(Dataset excerpts)
========================================================================
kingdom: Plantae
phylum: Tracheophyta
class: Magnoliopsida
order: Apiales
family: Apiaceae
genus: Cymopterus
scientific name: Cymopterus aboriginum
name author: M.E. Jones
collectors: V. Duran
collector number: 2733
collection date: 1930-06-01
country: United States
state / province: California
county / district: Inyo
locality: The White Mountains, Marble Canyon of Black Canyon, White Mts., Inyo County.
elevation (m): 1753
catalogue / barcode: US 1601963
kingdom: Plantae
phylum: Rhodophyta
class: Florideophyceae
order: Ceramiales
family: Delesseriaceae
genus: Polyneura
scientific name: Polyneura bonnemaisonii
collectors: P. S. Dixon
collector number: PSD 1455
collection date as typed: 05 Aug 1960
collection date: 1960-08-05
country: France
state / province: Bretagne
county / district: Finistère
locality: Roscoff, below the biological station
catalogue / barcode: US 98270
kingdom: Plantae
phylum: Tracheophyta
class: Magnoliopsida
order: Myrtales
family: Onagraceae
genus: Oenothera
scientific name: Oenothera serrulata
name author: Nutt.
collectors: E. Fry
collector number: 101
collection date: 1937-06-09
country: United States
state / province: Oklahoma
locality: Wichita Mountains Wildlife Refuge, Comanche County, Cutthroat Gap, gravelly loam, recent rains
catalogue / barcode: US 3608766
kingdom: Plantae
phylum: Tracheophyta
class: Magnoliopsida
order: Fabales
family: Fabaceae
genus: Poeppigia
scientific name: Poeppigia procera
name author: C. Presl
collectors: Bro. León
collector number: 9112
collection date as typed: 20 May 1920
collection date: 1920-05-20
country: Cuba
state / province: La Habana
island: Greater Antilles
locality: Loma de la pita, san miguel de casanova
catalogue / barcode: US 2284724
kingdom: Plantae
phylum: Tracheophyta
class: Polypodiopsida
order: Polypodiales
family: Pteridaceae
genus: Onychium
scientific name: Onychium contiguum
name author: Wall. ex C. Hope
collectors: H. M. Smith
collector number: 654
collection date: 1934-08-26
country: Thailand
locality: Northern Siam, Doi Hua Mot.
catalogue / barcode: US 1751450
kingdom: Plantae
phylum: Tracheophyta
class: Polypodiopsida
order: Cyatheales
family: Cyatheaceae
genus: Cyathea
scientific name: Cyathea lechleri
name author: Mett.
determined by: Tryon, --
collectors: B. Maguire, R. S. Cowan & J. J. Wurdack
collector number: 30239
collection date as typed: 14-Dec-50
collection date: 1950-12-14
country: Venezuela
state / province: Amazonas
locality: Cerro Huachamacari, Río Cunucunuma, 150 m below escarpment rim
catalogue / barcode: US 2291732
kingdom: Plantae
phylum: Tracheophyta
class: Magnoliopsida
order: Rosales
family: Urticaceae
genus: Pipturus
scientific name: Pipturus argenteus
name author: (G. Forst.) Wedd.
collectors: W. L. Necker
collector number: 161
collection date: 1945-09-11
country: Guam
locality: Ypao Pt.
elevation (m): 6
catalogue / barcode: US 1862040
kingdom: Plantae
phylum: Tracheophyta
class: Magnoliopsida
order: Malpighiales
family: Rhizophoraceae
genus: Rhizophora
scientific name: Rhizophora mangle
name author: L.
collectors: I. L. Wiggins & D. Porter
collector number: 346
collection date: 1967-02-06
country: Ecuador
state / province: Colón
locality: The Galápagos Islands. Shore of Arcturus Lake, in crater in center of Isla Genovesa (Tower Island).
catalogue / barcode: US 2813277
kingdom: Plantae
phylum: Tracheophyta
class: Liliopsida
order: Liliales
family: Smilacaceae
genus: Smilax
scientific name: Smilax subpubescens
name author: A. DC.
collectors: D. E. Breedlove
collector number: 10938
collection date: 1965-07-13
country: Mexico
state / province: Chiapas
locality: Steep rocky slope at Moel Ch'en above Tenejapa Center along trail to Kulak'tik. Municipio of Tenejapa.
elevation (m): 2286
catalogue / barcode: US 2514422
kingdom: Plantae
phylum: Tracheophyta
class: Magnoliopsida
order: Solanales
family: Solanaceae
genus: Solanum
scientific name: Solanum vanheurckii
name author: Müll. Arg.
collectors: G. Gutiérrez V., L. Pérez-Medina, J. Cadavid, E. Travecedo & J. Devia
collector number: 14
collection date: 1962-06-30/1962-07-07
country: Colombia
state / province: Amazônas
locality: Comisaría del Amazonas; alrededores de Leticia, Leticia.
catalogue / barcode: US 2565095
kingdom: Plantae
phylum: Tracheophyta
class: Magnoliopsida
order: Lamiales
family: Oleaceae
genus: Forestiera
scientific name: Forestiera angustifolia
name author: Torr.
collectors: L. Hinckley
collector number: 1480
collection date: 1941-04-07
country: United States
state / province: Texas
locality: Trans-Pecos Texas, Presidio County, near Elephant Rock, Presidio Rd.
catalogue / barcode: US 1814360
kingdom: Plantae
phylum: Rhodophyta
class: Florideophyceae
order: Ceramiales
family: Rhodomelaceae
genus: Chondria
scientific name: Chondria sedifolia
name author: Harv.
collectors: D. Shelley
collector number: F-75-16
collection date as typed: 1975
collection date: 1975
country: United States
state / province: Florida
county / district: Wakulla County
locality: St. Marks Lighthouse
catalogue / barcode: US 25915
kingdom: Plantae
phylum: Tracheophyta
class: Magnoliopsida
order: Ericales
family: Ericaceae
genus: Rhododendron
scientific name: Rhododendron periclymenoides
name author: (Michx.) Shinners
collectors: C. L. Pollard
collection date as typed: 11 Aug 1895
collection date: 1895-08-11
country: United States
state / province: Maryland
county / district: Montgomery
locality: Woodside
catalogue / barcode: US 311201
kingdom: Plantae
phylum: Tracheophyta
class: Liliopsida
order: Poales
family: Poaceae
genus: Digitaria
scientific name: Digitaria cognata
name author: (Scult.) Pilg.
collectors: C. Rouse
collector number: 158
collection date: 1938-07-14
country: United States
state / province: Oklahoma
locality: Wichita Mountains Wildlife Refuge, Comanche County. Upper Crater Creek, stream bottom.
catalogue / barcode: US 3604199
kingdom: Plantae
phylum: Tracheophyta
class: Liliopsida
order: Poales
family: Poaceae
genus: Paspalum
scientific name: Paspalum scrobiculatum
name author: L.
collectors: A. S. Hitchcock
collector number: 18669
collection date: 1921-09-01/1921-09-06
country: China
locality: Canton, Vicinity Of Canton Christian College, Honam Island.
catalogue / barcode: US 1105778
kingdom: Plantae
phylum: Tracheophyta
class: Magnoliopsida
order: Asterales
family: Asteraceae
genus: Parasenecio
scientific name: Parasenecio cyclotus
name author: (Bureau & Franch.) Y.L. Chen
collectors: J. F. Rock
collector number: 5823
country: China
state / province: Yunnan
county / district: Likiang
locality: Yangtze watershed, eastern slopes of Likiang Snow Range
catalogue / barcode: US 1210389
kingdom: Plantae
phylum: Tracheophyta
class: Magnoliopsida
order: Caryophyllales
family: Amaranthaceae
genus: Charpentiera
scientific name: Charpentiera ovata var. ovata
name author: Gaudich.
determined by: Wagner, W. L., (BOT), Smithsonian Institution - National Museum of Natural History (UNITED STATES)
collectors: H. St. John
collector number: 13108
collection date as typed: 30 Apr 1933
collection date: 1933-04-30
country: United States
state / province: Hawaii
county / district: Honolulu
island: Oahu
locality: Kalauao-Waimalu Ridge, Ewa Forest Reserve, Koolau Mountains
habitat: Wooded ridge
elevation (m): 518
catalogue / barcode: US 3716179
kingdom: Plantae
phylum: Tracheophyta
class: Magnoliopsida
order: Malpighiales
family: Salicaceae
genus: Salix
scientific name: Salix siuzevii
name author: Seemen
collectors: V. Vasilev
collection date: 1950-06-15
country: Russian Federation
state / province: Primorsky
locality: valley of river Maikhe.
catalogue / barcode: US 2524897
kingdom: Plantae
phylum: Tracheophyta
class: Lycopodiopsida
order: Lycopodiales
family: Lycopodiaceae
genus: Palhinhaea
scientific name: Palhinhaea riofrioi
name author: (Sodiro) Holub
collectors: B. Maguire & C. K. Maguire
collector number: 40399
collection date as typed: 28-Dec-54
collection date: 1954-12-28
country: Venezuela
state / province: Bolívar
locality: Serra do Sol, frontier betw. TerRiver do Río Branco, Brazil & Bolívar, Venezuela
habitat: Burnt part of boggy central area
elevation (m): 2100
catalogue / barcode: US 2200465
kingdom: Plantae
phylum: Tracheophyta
========================================================================
Quote the stretch of the records from the line containing "name author: M.E. Jones" through the line containing "elevation (m): 1753", word for word.

name author: M.E. Jones
collectors: V. Duran
collector number: 2733
collection date: 1930-06-01
country: United States
state / province: California
county / district: Inyo
locality: The White Mountains, Marble Canyon of Black Canyon, White Mts., Inyo County.
elevation (m): 1753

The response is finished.